The names of dozens of suspected fraudsters and tax evaders have cropped up in a stash of stolen Swiss bank data recently passed to Revenue & Customs, according to people familiar with the situation.

Accounts of about 3,000 British residents will be prised open using the cache of data allegedly stolen by an ex-employee of HSBC’s Swiss private bank.

A sample analysis suggests that as many as a fifth of the account holders have previously aroused the suspicions of tax inspectors for evasion or other offences including “missing trader” value-added-tax fraud, a multi-billion cross-border scam.

The possibility that a significant proportion of the recorded bank balances, which run into many hundreds of millions of pounds, are untaxed has raised hopes that investigations will yield a substantial windfall for the Treasury. Probes into a number of account holders are likely to be launched shortly.

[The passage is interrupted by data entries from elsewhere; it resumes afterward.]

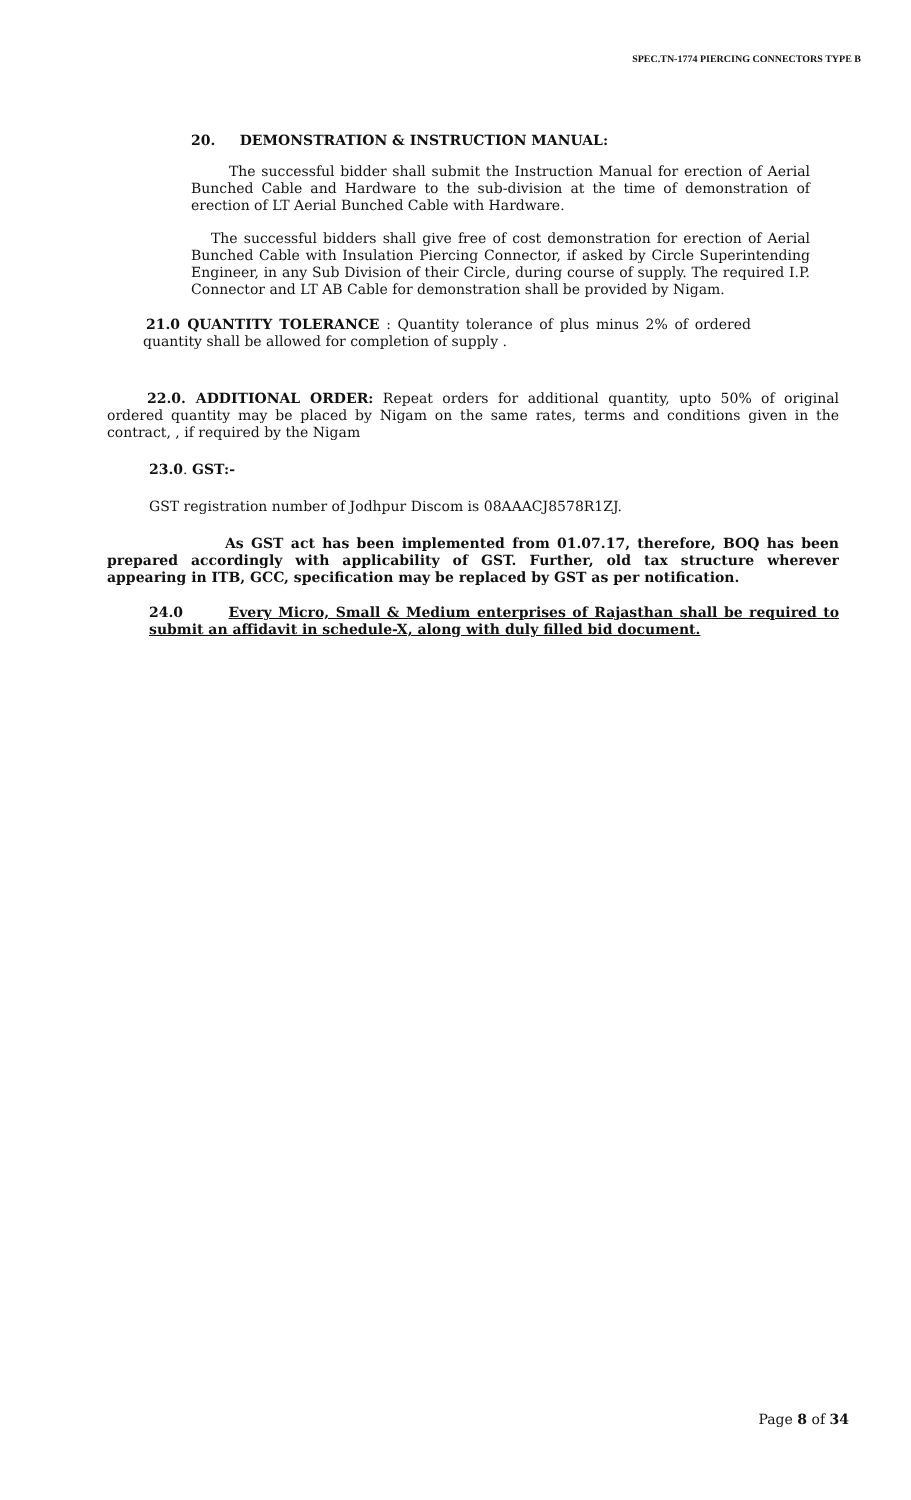SPEC.TN-1774 PIERCING CONNECTORS TYPE B
20. DEMONSTRATION & INSTRUCTION MANUAL:
The successful bidder shall submit the Instruction Manual for erection of Aerial Bunched Cable and Hardware to the sub-division at the time of demonstration of erection of LT Aerial Bunched Cable with Hardware.
The successful bidders shall give free of cost demonstration for erection of Aerial Bunched Cable with Insulation Piercing Connector, if asked by Circle Superintending Engineer, in any Sub Division of their Circle, during course of supply. The required I.P. Connector and LT AB Cable for demonstration shall be provided by Nigam.
21.0 QUANTITY TOLERANCE : Quantity tolerance of plus minus 2% of ordered quantity shall be allowed for completion of supply .
22.0. ADDITIONAL ORDER: Repeat orders for additional quantity, upto 50% of original ordered quantity may be placed by Nigam on the same rates, terms and conditions given in the contract, , if required by the Nigam
23.0. GST:-
GST registration number of Jodhpur Discom is 08AAACJ8578R1ZJ.
As GST act has been implemented from 01.07.17, therefore, BOQ has been prepared accordingly with applicability of GST. Further, old tax structure wherever appearing in ITB, GCC, specification may be replaced by GST as per notification.
24.0 Every Micro, Small & Medium enterprises of Rajasthan shall be required to submit an affidavit in schedule-X, along with duly filled bid document.
Page 8 of 34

HSBC acquired its Swiss private banking interests with the 1999 acquisition of the Republic banking group built up by Edmond Safra, the Syrian-born financier. It said this week: “HSBC does not condone tax evasion.”

The leak affecting 15,000 clients from around the world is one of a spate of data thefts that has rocked the world of private banking and put the long-standing Swiss tradition of banking secrecy under intense strain. This week, German prosecutors raided Credit Suisse offices in the latest stage of an investigation based on discs allegedly stolen from banks and offered to the authorities.

Tensions over the use of stolen data by foreign authorities to pursue tax evaders are running high in Switzerland, although governments have signalled that they obtained the HSBC data through legal means and without paying for it.

The list was allegedly stolen in 2006 and 2007 by Herve Falciani, a former IT employee who worked at HSBC’s offices in Geneva. The data fell into the hands of the French authorities last year when they searched his home in the South of France at the request of Swiss prosecutors after he absconded from Switzerland.

France has since passed it onto other governments, including Spain and the UK, following requests made under the terms of their double tax treaties. It is reported that Mr Falciani denies breaking any laws.

French officials passed the list to the UK’s Revenue & Customs about five weeks ago, after a delay caused by an unsuccessful application to the French courts by HSBC for a review of the law regarding information transfer. HSBC said: “We are doing all we can to protect the interests and confidentiality of our clients.”

The data in the hands of British authorities concerns accounts that are three to five years old. It lists a total of about 6,300 names but about half were advisers, family members or those with powers of attorney.

The data also contains names, addresses, details of advisers, transactions, account balances and information about the source of the funds, along with details of structures involving other jurisdictions such as the British Virgin and Cayman Islands. A sampling exercise involving about 200 accounts revealed that nearly 40 account ­holders had already come under scrutiny from tax inspectors.

The depth of information on transactions could put a spotlight on some wealthy foreigners living in Britain, even though they are entitled to have undeclared foreign accounts. Inspectors will be able to check whether the tax rules for “non-domiciled” residents transferring money in Britain have been met.